* **AIM OF THE EXERCISE**: List each line in the data below that contains the string "newSketch".

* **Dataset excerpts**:
[BEGIN]
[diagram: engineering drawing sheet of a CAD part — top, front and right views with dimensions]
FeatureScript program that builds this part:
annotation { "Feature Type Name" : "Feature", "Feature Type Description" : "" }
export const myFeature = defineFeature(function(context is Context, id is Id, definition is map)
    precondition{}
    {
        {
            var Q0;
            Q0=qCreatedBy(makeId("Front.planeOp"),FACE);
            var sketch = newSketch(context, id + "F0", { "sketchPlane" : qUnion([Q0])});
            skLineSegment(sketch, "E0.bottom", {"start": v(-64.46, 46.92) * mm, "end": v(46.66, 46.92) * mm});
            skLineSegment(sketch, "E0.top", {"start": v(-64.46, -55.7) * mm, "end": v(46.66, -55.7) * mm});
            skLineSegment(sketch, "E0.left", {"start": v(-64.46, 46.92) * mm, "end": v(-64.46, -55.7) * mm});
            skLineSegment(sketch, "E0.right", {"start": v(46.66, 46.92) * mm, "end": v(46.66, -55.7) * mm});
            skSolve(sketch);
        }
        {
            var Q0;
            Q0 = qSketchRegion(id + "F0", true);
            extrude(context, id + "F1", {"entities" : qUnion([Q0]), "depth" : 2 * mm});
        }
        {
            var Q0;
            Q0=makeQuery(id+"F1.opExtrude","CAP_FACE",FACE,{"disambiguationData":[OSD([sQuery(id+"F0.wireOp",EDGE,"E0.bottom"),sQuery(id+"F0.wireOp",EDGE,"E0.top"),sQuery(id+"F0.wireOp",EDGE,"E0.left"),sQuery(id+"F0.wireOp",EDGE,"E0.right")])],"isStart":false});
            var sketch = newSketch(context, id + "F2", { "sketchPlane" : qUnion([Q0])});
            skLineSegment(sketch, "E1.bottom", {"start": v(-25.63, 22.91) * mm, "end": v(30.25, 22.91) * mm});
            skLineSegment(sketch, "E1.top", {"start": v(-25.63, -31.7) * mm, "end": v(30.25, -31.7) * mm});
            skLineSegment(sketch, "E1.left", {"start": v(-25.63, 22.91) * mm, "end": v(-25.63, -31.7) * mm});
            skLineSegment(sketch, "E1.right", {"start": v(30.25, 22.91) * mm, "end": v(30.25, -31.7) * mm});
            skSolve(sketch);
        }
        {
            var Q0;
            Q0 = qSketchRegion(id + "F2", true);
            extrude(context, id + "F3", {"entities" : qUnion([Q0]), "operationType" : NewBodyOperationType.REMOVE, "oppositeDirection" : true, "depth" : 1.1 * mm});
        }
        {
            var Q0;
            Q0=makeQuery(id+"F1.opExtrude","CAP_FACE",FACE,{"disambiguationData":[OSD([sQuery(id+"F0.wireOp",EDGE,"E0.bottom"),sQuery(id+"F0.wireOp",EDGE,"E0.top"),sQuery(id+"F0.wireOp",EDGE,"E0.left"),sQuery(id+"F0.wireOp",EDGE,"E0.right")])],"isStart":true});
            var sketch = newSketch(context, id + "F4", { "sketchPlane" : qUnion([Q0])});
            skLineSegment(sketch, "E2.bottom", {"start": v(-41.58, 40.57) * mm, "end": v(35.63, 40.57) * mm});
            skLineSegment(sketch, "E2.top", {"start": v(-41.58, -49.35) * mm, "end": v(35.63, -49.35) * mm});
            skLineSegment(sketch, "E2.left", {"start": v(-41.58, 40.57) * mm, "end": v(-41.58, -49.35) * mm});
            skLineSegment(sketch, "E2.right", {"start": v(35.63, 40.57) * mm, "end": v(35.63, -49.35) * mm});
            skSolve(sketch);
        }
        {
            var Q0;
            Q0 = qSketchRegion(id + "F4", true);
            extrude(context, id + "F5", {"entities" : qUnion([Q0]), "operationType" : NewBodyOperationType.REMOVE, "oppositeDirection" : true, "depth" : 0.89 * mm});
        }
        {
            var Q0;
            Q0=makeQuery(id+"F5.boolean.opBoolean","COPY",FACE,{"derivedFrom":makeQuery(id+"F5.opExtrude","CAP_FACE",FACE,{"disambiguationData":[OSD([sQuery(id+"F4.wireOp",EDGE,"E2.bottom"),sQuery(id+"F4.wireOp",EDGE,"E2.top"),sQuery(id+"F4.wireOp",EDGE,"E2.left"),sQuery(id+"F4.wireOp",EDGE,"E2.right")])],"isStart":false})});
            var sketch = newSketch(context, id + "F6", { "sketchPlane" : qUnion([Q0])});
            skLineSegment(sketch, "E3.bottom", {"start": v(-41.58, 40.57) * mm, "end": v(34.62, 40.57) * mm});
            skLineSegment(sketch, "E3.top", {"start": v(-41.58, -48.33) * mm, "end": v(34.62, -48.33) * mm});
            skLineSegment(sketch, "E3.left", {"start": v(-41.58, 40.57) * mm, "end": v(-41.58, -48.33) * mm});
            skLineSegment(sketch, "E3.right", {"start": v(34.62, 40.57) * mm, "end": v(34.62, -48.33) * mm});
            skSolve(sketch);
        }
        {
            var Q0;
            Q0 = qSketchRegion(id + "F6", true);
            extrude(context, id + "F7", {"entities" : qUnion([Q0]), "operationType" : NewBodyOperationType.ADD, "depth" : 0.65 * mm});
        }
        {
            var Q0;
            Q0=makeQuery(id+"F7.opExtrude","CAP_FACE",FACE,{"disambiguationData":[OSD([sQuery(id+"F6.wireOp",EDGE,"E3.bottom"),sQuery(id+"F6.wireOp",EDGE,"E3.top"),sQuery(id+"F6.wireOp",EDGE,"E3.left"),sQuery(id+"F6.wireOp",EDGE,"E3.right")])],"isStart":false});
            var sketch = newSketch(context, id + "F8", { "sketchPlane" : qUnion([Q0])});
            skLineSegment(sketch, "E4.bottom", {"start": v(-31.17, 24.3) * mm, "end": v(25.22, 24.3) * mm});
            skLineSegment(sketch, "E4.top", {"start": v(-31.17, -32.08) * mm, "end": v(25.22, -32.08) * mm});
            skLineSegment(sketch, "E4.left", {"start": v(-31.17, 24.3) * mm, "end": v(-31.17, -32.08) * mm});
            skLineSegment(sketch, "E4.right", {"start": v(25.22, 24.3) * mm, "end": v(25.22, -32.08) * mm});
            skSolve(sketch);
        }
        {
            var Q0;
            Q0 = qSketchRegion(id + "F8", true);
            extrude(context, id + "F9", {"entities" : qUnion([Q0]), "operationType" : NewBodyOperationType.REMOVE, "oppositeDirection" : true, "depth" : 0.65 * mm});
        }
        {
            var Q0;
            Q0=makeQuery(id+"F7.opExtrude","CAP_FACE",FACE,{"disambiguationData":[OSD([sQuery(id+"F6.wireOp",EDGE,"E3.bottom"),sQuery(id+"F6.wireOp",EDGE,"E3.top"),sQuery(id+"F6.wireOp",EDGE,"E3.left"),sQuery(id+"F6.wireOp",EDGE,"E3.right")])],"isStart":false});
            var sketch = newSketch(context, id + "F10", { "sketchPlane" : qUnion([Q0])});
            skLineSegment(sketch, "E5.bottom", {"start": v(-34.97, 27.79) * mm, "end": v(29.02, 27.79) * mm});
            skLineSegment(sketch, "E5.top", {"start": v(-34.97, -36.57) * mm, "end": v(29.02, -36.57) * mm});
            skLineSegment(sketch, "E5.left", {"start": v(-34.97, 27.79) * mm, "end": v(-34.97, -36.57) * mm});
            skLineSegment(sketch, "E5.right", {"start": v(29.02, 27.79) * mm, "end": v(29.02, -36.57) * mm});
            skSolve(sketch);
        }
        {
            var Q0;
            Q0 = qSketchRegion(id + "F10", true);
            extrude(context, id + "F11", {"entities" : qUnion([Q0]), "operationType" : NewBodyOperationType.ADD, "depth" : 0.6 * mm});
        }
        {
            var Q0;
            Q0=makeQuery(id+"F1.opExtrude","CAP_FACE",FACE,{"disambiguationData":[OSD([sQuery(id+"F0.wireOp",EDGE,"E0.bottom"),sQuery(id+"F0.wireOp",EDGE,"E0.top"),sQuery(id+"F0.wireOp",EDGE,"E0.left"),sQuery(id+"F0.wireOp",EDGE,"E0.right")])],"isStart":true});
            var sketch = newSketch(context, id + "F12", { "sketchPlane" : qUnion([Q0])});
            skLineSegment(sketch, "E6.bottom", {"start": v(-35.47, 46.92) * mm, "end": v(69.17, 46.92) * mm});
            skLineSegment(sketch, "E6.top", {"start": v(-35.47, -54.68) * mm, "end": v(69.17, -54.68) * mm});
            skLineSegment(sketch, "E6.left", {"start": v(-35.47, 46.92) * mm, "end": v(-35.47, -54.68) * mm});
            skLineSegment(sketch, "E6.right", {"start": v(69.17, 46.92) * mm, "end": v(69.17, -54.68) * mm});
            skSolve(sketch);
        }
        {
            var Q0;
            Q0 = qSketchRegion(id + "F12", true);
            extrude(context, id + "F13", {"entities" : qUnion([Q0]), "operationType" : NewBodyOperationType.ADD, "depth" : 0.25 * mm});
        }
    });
[END]
* **FINISHED ANSWER**:
            var sketch = newSketch(context, id + "F0", { "sketchPlane" : qUnion([Q0])});
            var sketch = newSketch(context, id + "F2", { "sketchPlane" : qUnion([Q0])});
            var sketch = newSketch(context, id + "F4", { "sketchPlane" : qUnion([Q0])});
            var sketch = newSketch(context, id + "F6", { "sketchPlane" : qUnion([Q0])});
            var sketch = newSketch(context, id + "F8", { "sketchPlane" : qUnion([Q0])});
            var sketch = newSketch(context, id + "F10", { "sketchPlane" : qUnion([Q0])});
            var sketch = newSketch(context, id + "F12", { "sketchPlane" : qUnion([Q0])});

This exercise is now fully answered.